Em nome de uma declaração de interesses, deixo bem claro que sou militante social-democrata, o que nunca me impediu a crítica livre, nem a divergência em obediência à minha própria consciência. Prezo a liberdade como o Valor.
Olhemos para a sociedade portuguesa, profundamente castigada e metastizada pelo Partido Socialista e no dever que é afastar o actual Primeiro-Ministro da governação, para que reconheça o peso da sua arrogância, a ausência de uma política sólida e o deficit democrático em que nos colocou a todos. A funcionalização da sociedade empobrece-a.
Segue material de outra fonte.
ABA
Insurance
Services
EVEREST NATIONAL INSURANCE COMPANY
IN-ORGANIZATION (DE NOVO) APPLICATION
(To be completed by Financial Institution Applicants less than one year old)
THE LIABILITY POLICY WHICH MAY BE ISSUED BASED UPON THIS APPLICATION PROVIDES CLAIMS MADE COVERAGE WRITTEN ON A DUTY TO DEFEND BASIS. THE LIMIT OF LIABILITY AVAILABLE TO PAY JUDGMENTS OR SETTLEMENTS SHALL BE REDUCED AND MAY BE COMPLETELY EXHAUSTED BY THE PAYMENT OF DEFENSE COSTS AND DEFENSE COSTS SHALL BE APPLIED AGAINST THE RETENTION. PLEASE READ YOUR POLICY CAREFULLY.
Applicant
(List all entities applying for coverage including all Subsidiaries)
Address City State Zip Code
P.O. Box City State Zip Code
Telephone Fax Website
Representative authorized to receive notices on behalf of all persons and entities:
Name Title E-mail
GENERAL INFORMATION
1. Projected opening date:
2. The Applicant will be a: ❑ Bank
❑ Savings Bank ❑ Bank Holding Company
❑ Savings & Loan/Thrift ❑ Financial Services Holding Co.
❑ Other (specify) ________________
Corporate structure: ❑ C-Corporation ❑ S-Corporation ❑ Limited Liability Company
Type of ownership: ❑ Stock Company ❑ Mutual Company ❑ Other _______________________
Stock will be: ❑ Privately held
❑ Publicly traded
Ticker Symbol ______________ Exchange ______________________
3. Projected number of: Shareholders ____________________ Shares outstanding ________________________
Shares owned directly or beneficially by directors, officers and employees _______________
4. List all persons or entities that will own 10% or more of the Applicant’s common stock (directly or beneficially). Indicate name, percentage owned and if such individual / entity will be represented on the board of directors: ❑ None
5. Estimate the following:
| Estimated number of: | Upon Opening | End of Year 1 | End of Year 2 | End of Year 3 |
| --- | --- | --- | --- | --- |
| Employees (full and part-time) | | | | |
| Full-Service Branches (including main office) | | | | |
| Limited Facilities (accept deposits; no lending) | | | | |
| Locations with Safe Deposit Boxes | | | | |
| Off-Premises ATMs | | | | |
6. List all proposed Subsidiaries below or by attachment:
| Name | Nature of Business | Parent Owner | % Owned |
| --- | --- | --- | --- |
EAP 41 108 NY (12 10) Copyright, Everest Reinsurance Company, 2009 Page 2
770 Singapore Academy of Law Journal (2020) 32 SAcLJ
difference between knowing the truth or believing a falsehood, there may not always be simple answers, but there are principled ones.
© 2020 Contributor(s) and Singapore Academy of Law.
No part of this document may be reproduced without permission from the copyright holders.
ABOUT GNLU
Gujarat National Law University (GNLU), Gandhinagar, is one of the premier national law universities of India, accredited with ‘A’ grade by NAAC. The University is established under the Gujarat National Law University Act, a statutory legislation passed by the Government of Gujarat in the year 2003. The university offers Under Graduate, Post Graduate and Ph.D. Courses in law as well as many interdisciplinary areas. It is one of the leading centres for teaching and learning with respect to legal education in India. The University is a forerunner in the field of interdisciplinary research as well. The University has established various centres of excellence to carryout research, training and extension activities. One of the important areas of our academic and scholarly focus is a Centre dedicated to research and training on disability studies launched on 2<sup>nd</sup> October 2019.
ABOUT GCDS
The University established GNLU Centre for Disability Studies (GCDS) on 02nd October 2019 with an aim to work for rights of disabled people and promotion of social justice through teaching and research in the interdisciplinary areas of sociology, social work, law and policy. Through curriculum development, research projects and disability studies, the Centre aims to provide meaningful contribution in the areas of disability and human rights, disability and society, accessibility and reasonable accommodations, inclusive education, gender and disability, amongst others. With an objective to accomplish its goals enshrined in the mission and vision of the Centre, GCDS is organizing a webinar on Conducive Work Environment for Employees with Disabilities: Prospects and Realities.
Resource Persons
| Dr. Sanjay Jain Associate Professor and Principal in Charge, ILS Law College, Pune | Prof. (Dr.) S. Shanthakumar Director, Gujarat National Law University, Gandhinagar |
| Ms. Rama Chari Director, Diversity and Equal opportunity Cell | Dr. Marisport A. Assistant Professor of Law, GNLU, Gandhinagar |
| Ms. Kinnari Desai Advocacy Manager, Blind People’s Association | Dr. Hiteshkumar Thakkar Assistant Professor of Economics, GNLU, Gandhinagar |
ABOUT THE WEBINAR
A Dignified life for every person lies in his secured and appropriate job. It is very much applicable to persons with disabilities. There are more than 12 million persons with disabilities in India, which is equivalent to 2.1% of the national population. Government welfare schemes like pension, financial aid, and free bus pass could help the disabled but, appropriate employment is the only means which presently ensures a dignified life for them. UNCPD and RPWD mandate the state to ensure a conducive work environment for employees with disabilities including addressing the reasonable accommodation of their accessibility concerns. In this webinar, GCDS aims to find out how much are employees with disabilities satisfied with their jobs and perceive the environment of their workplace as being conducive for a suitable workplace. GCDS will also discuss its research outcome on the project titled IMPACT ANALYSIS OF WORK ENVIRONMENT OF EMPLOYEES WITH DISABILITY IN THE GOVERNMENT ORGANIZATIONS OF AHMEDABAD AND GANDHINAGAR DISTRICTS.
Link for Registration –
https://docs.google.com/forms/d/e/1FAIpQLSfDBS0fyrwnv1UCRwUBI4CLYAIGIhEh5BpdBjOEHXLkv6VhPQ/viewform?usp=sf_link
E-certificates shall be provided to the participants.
Ao Primeiro-Ministro não deveria ser dada mais uma possibilidade para governar. Mas para atingir esse desiderato, só existe uma alternativa: o PSD, sem prejuízo da necessidade, da afirmação e do papel que os demais partidos desempenham no sistema democrático. Mas nenhum dos demais partidos tem possibilidade de competir eleitoralmente com sucesso com o PS, senão o PSD.
Para todos aqueles que não se revêem na actual governação, só existe como voto realmente útil para afastar o Engº Sócrates, o no Partido Social-Democrata. Mas para governar melhor, sem confusões, suspeitas e compadrios. Todos são escrutinados e responsabilizados nas urnas, mais tarde ou mais cedo.